仙月シェンユェ殿。文月ウェンユェの言うことは本当です。歴史書を取り寄せてたまに読ませてやっているのですが、驚くべきことに、本に書いてある一字一句まで完全に覚えているようなのです。

 私も最初は信じられませんでした。試しに本を隠し、目の前で暗唱するように言いつけると、文月ウェンユェは一刻でも二刻でも平然として唱え続けるのです。途中、一度だけミスを見つけましたが、それは最初に読ませた写本の方の誤字でした」


「なるほど……曹高様がおっしゃるのであれば、間違いはないでしょう。わかりました。この娘を私の助手として雇うことにします。私からも後で挨拶に行きますが、曹高様からも秋貴妃様に話を通しておいてください」


 はいっ?

 助手とか雇うとか。展開が早すぎてよくわからないが、とりあえず面倒事に巻きこまれていることは間違いないらしい。


「あの……私はどうなるんですか」


「あ、ああ。そういえばまだ、説明していなかったわね。曹高様、事情は私がこの娘に直接話します。
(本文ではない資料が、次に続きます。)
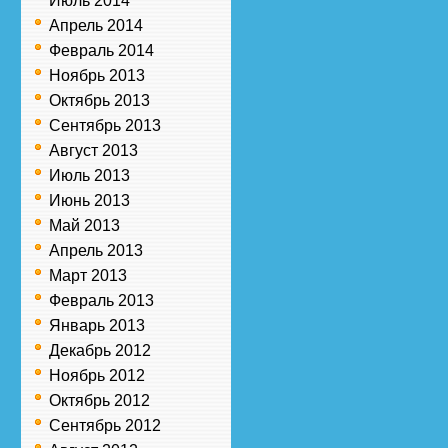
Июль 2014
Апрель 2014
Февраль 2014
Ноябрь 2013
Октябрь 2013
Сентябрь 2013
Август 2013
Июль 2013
Июнь 2013
Май 2013
Апрель 2013
Март 2013
Февраль 2013
Январь 2013
Декабрь 2012
Ноябрь 2012
Октябрь 2012
Сентябрь 2012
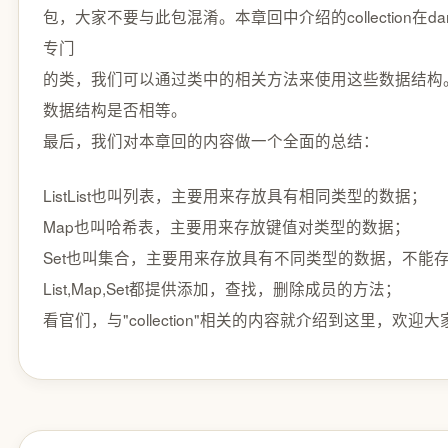
包，大家不要与此包混淆。本章回中介绍的collection在dart
专门
的类，我们可以通过类中的相关方法来使用这些数据结构。包
数据结构是否相等。
最后，我们对本章回的内容做一个全面的总结：
ListList也叫列表，主要用来存放具有相同类型的数据；
Map也叫哈希表，主要用来存放键值对类型的数据；
Set也叫集合，主要用来存放具有不同类型的数据，不能
List,Map,Set都提供添加，查找，删除成员的方法；
看官们，与"collection"相关的内容就介绍到这里，欢迎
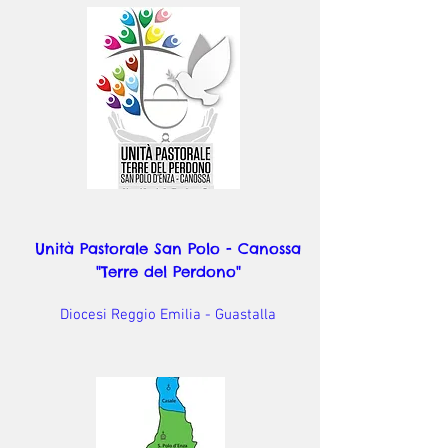
Unità Pastorale San Polo - Canossa
"Terre del Perdono"
Diocesi Reggio Emilia - Guastalla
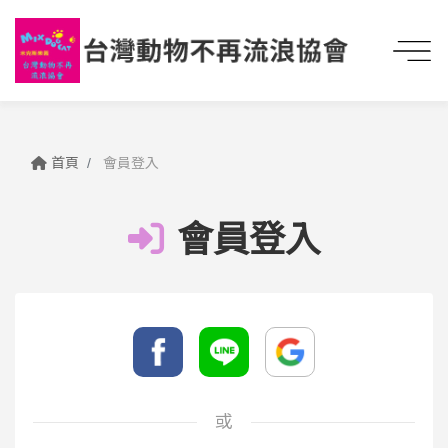
首頁
會員登入
會員登入
或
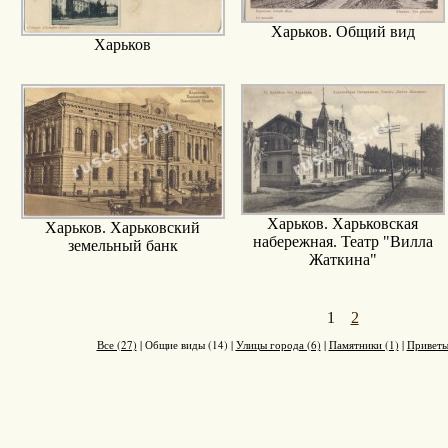
Харьков. Общий вид
Харьков
Харьков. Харьковская
Харьков. Харьковский
набережная. Театр "Вилла
земельный банк
Жаткина"
1
2
Все (27)
|
Общие виды (14)
|
Улицы города (6)
|
Памятники (1)
|
Приветы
しばらくの間、二人だけにしていただけますか」


仙月シェンユェ殿がそうおっしゃるのであれば、席を外しましょう。明鈴メイリンも一緒に来なさい。文月ウェンユェはかわいい孫のようなものです。あまり驚かせないように頼みますよ」


文月ウェンユェ。よくわからないけど、失礼のないようにね。ファイトだよ」


 キョトンとしている文月を残して、中常侍様と明鈴はさっさと部屋から出て行ってしまった。

 お願い。見捨てないでよ。

 未練たらたらで念じてみたが、さっきまで二人が温めていた空間はとっくに冷たい空気に入れ替わっていた。